The Multimodal Transfer Matrix Method
And its application to higher-symmetric periodic structures
Time: Fri 2022-10-21 15.00
Location: H1 room, Teknikringen 33, floor 5
Subject area: Electrical Engineering
Doctoral student: Pilar Castillo Tapia , Elektroteknisk teori och konstruktion
Opponent: Associate professor Paolo Bacarelli,
Supervisor: Professor Oscar Quevedo-Teruel,
This thesis focuses on the understanding and computation of the dispersion properties of periodic structures possessing higher symmetries with the multimodal transfer matrix method (MMTMM). Periodic structures with higher symmetries are invariant after additional symmetry operations over the translation operation. To demonstrate the potential of the MMTMM, three structures with spatial higher symmetries are proposed and their operation explained based on the constituent modes.
In this thesis, I propose, analyze and explain the operation of two structures possessing glide symmetry and one with twist symmetry. Glide-symmetric structures remain invariant after a mirroring and a translation whereas twist-symmetric structures remain invariant after n rotations and translations. These structures inherently have low dispersion due to the interactions of the fundamental mode with higher order modes.
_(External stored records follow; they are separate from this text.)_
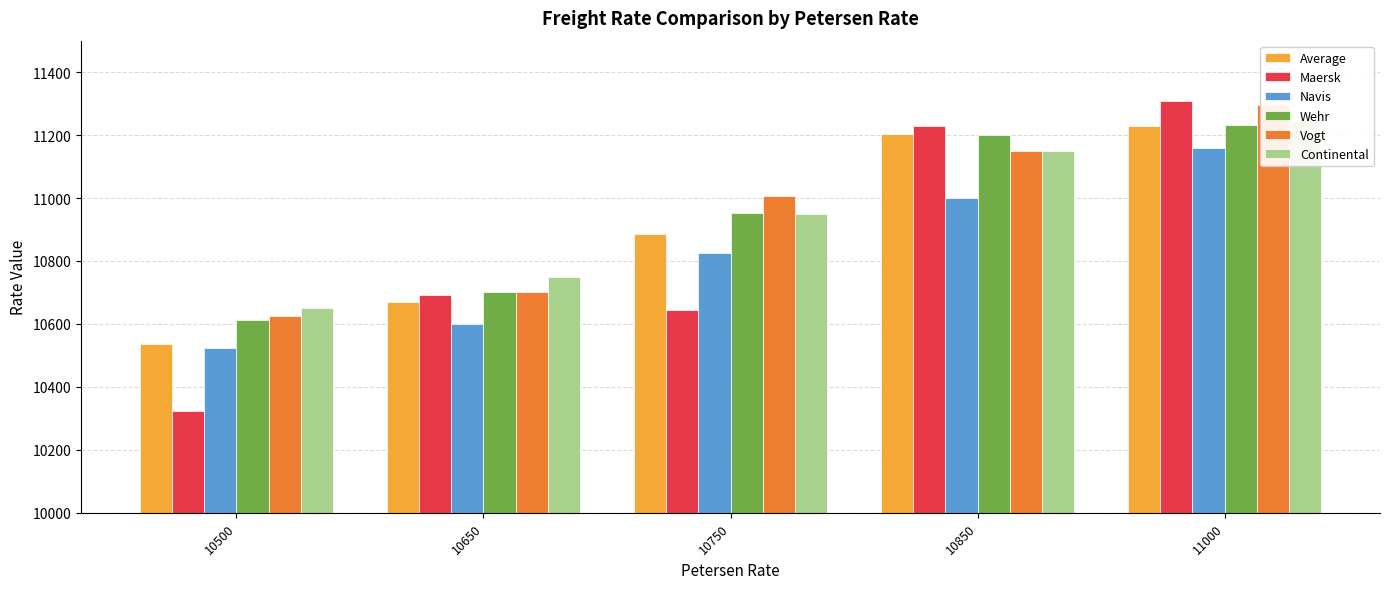

At which label is Wehr closest to 10922?

10750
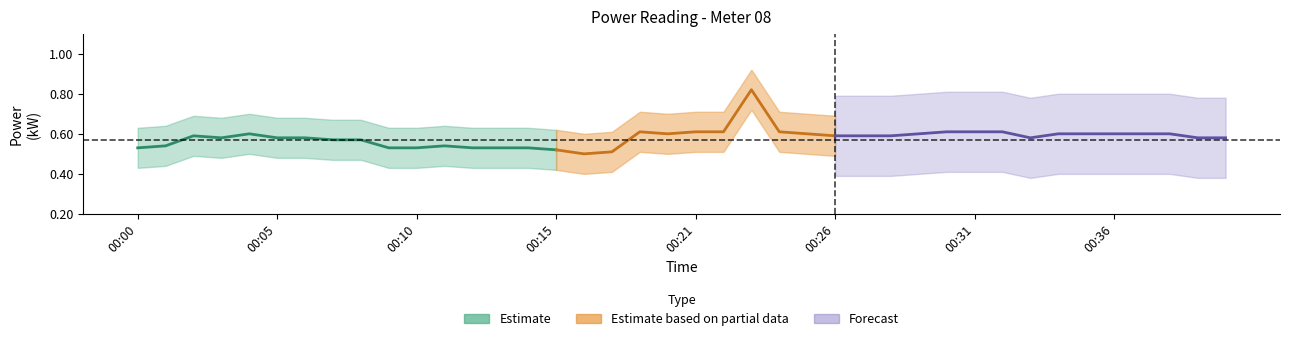

True or false: power_center and power_lower intersect in this chart.

False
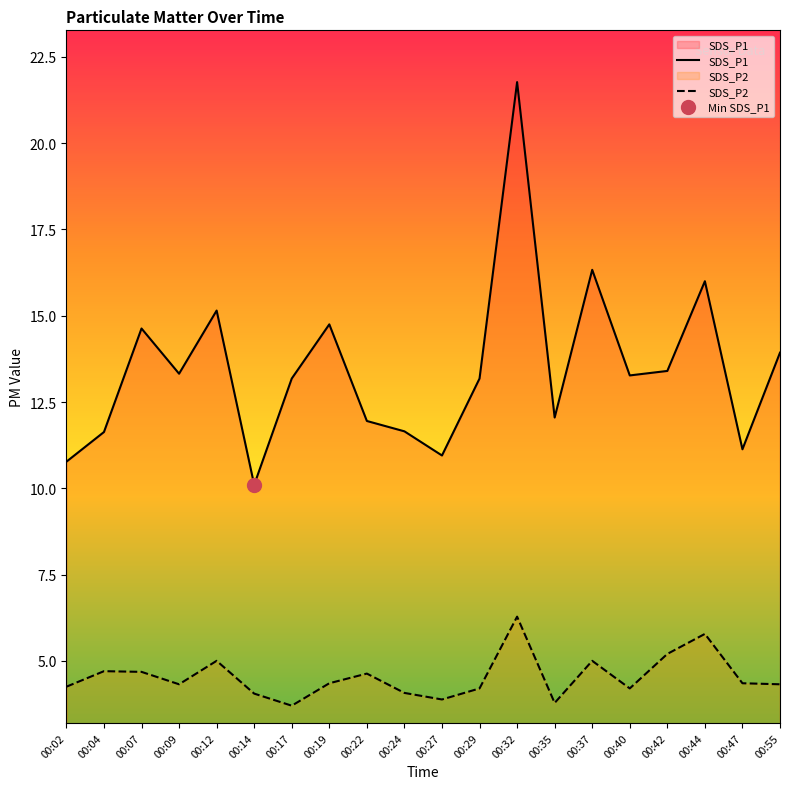

The value of SDS_P2 at 00:19 is 4.3. True or false?

True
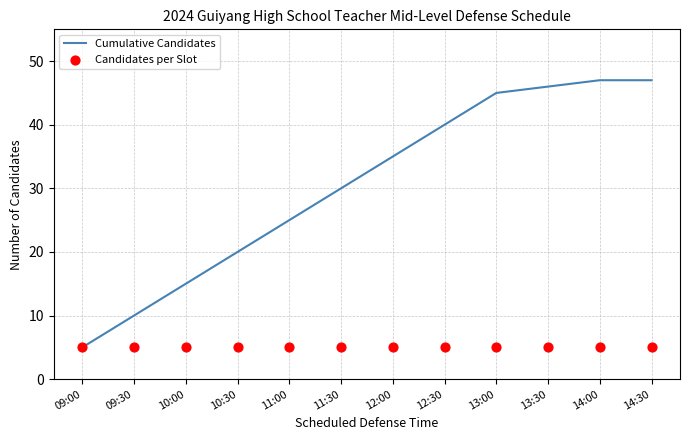

At which category is the sum across all series the highest?

14:00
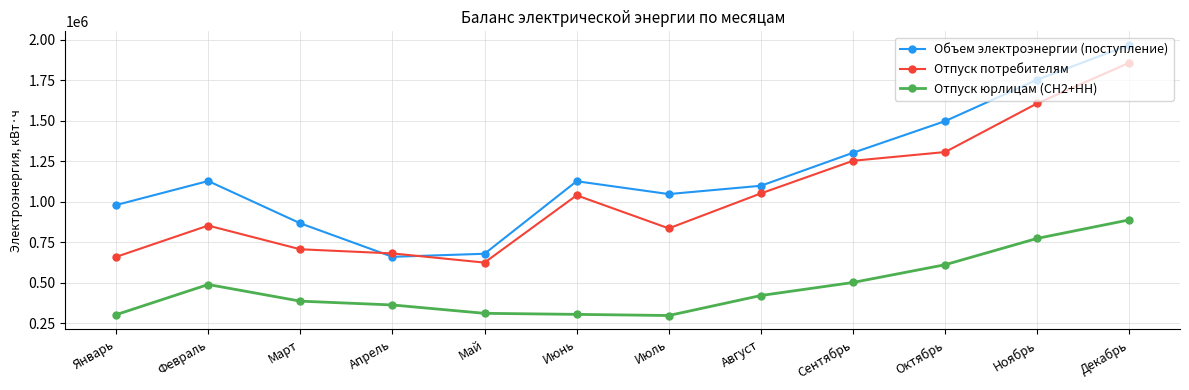

What is the label of the 5th point from the left?

Май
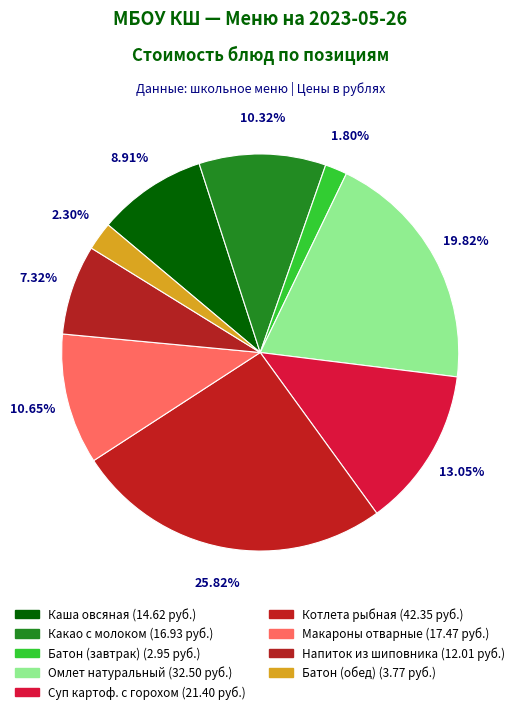

How many segments does this pie chart have?

9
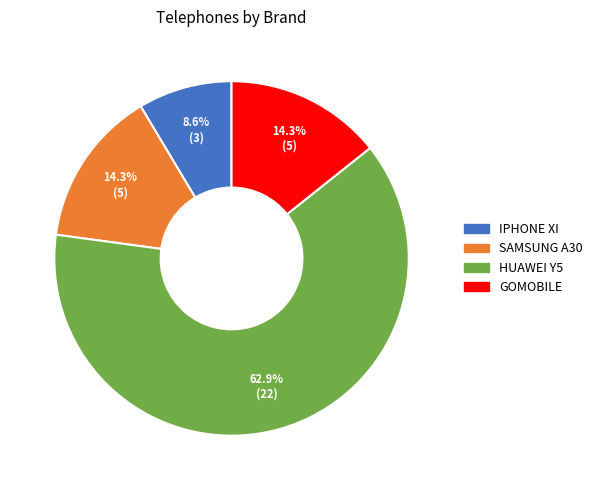

Which has a higher value, IPHONE XI or SAMSUNG A30?

SAMSUNG A30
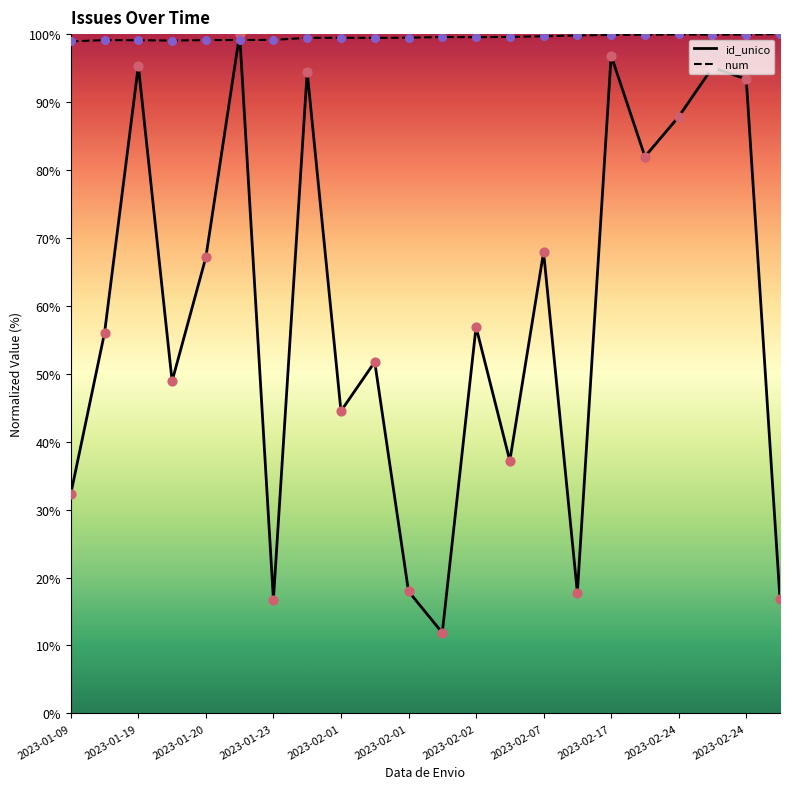

Which series contains the highest Y value?

id_unico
The MMTMM has been implemented in order to efficiently compute the complex propagation constant of these structures. This is a hybrid method that models a unit cell as a multiport network. Each port accounts for one mode, so the coupling between modes is considered. Commercial software is used to compute the ABCD-matrix, then post-processing is used to get both the phase and attenuation constant due to material losses, electromagnetic bandgaps and/or radiation. This method permits the study of complex structures while enabling a fundamental understanding of the modes that contribute to the dispersion properties, as well as their interactions.
The first periodic structure analyzed in this thesis is a dielectric-filled corrugated waveguide. It allows the propagation of a backward mode in a wide frequency band. A discussion on the convergence of the method concludes that it is needed families of TE/TM modes with the same number of variations in the x direction.
The second structure is a glide-symmetric dielectric unit cell placed in a parallel plate waveguide. This unit cell can be used to produce planar lens antennas that can be cost-effectively manufactured with dielectric 3D-printers. The attenuation constant due to material losses in two different directions is computed using the MMTMM.
Finally, a 3-fold twist-symmetric dielectric open waveguide is analyzed. Its interest lies in its inherent circular polarization selectivity. Here, the MMTMM is used to compute the attenuation constant from material losses and the stopband, as well as to understand the interaction between linear and circularly polarized modes.